At a conference on 14 February 1659 he said:

Up to now you have been told about the end of the Company, which is to work first and foremost for one’s own perfection, for one’s own perfection, and we do this by imitating the virtues which Jesus Christ taught us by his example and his words. We must therefore keep this divine image before our eyes (XII 114).

The confrère who kept notes of this conference noted that Vincent repeated “for one’s own perfection” and said it in a grave and solemn tone of voice in order to emphasise it.

At a conference a week later, on the 21st, he was dealing with the expression “seek first the kingdom of God” and said that although “seek” was only a single word it conveyed a multitude of ideas:

Seek, seek; that indicates activity. Seek God within yourself for St Augustine admits that when he sought him outside himself he failed to find him. Seek him in your soul, which is where he is pleased to dwell. That’s the base on which his servants ground the virtues which they are trying to put into practice (XII 131).

Further on he said:

Our Lord wants us above all else to seek his glory, his kingdom, his justice, and that in order to achieve this we must subordinate every­thing else to our spiritual life … (XII 132).
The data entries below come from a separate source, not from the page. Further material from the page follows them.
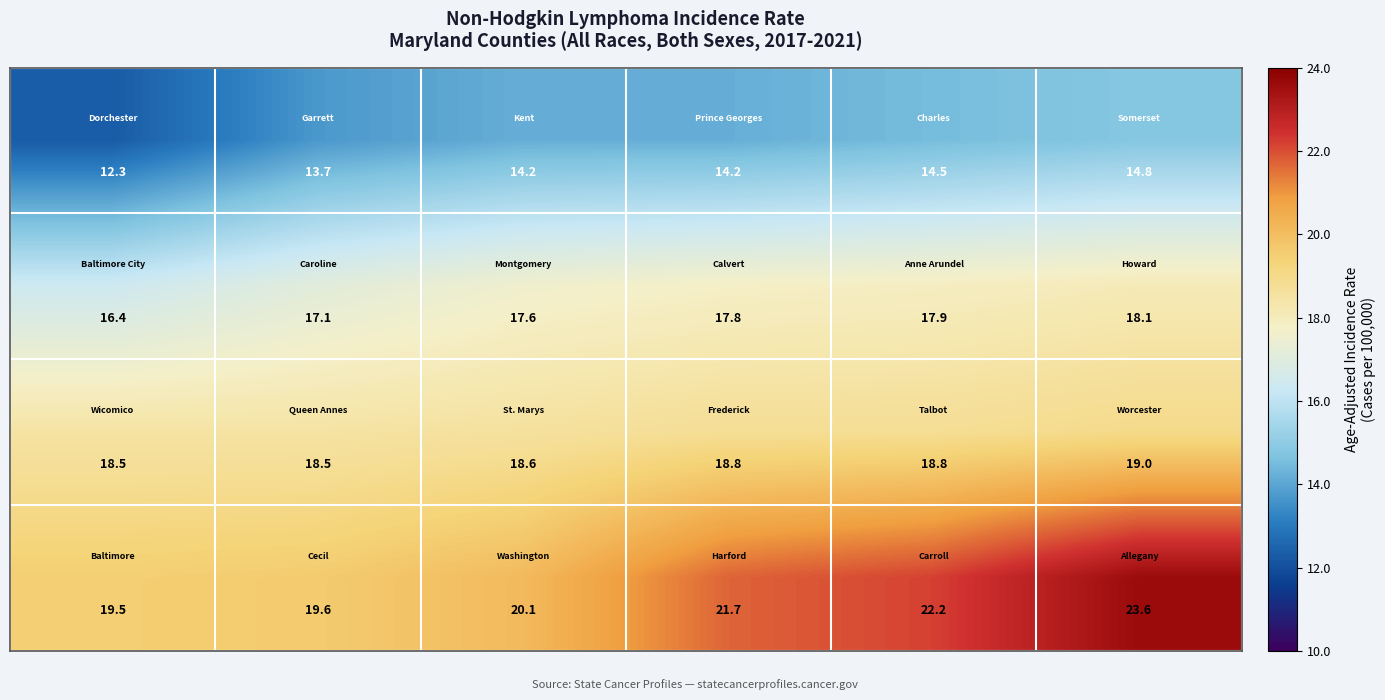

What is the maximum value shown in the chart?

23.6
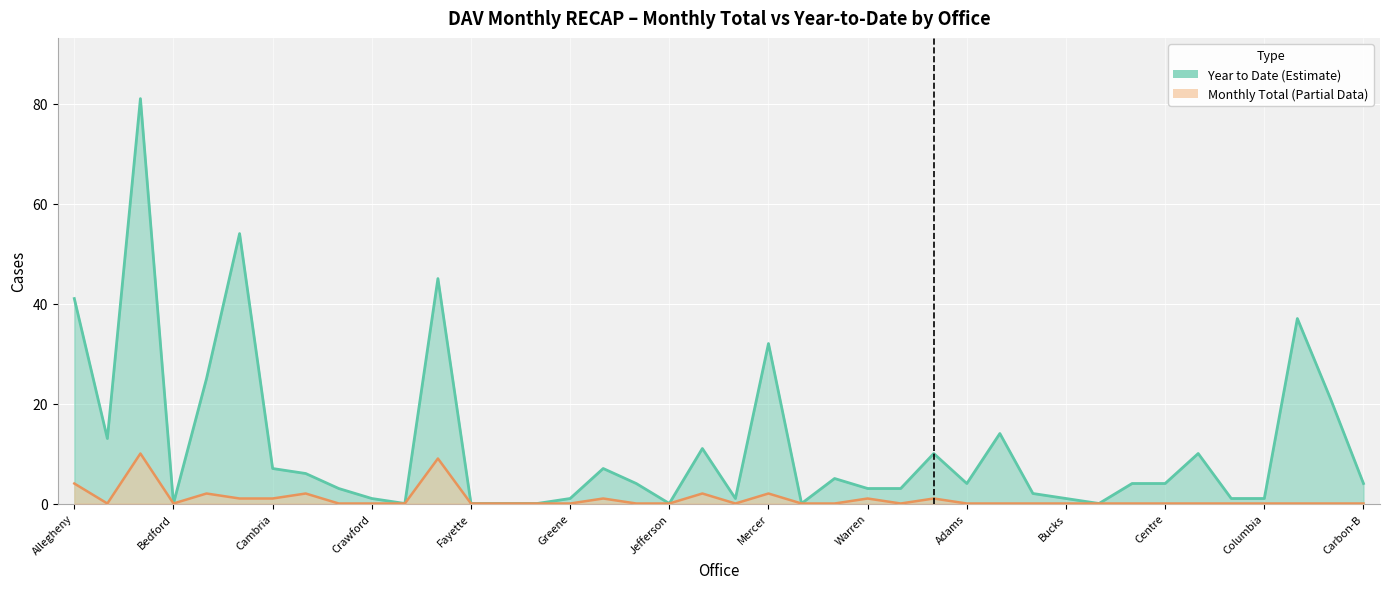

Where is the first local maximum for Monthly Total?

Beaver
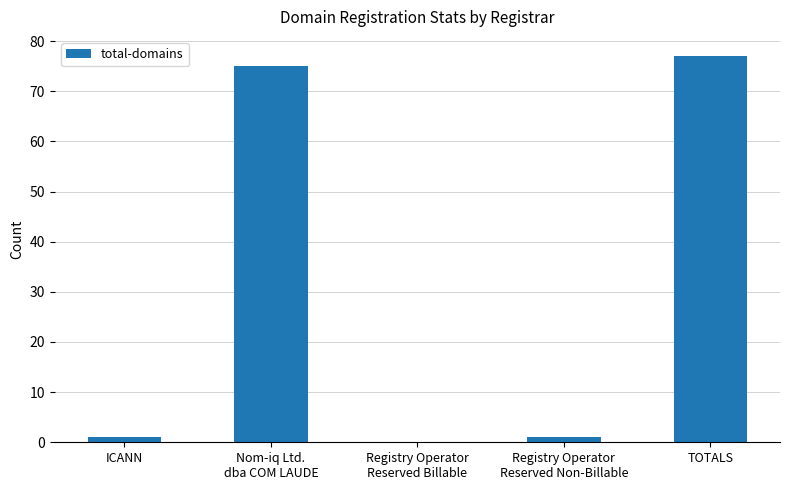

What is the maximum value shown in the chart?

77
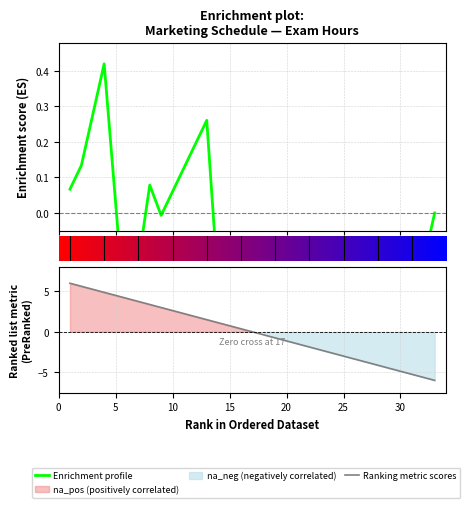

Count the number of categories in the chart.

33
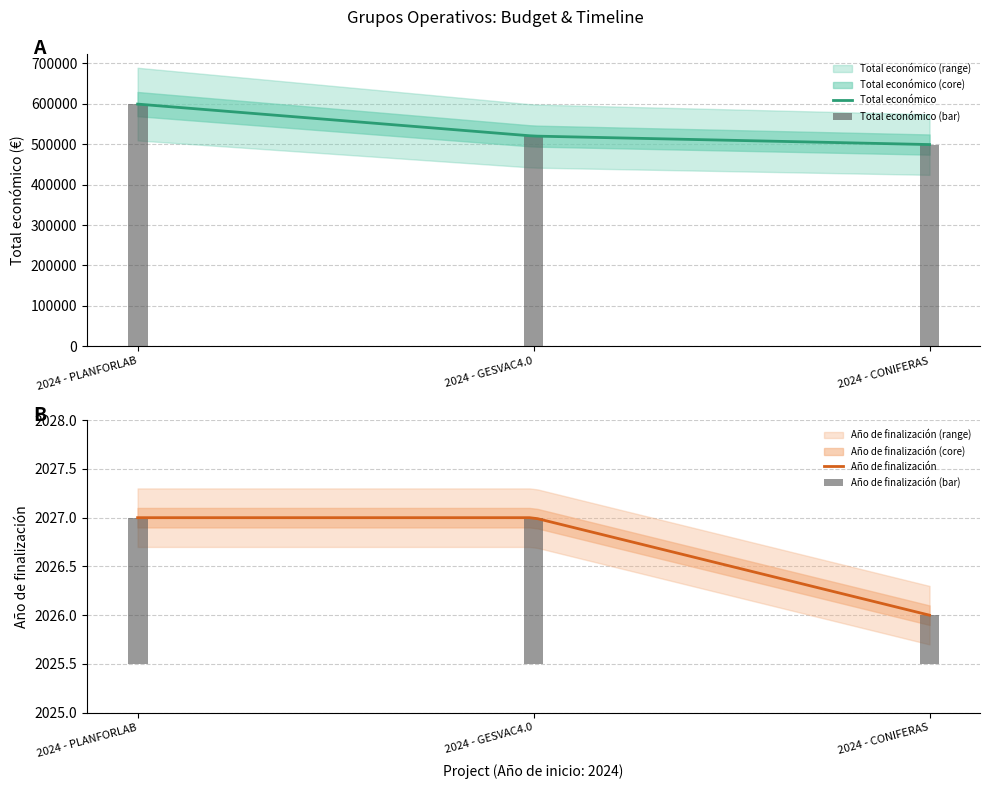

Is it true that Año de finalización equals 0.3 at 2024 - CONIFERAS?

False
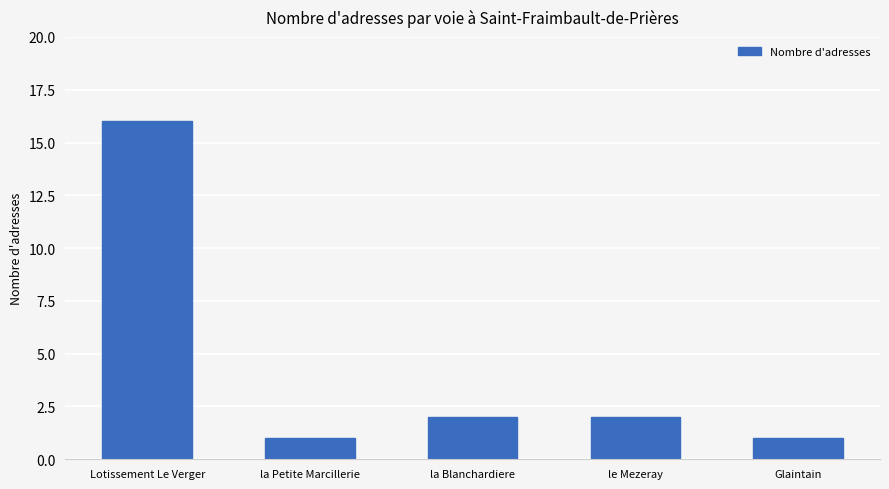

The chart shows a value of 2 at la Blanchardiere. True or false?

True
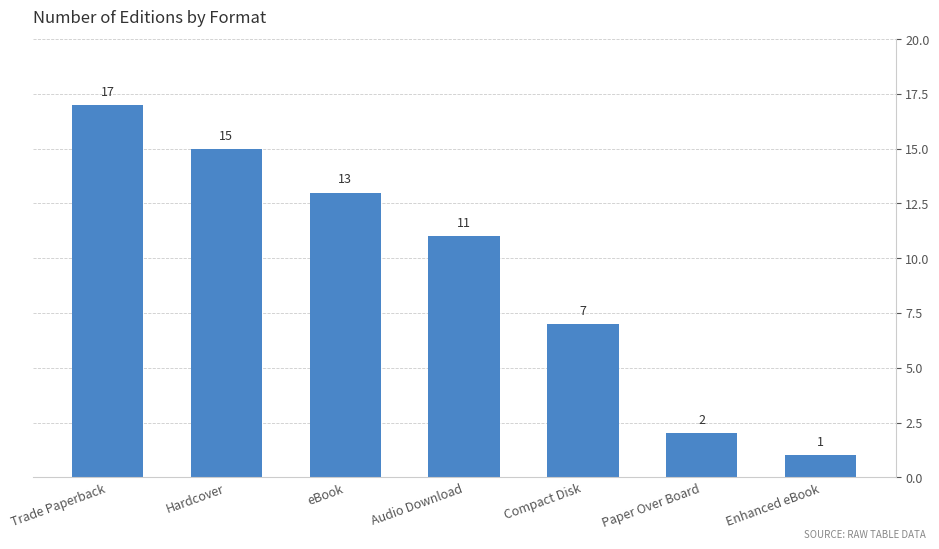

How many values exceed 11?

3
And a bit further on again:

When we read the rule we find that it recommends us first of all to strive for our own perfection; that means to bring it about that God reigns in you and in me; in the second place, to co-operate with him in the extension of his kingdom (XII 138).

The 1984 Constitutions

When explaining what he meant by perfection Vincent mentioned the practice of virtues of which Jesus had given examples. In the Common Rules, chapter II §14, he refers to five virtues which are “more suitable for us”. In the Constitutions approved in 1984 §§7 and 8 read:

The Congregation, furthermore, seeks to express its spirit by five virtues which are drawn from its special way of looking at Christ, namely simplicity, humility, meekness, mortification and zeal for souls. Speaking of these five virtues St Vincent said: “The Congregation shall apply itself most diligently to the cultivation and practice of them so that these five virtues may become, so to speak, the faculties of the soul of the whole Congregation, and so that all the actions of each of its members may always be animated by them”. Each confrère will aim at a continually developing understanding of this spirit by re-examining the gospel, St. Vincent’s teaching and his example, remembering that our spirit and our ministry should each strengthen the other.

So, one result of all the self-examination which the Congregation has undergone since Vatican II is the re-discovery of the enduring worth of the basic points of Vincent’s teaching on the spiritual life of the indi­vidual confrère.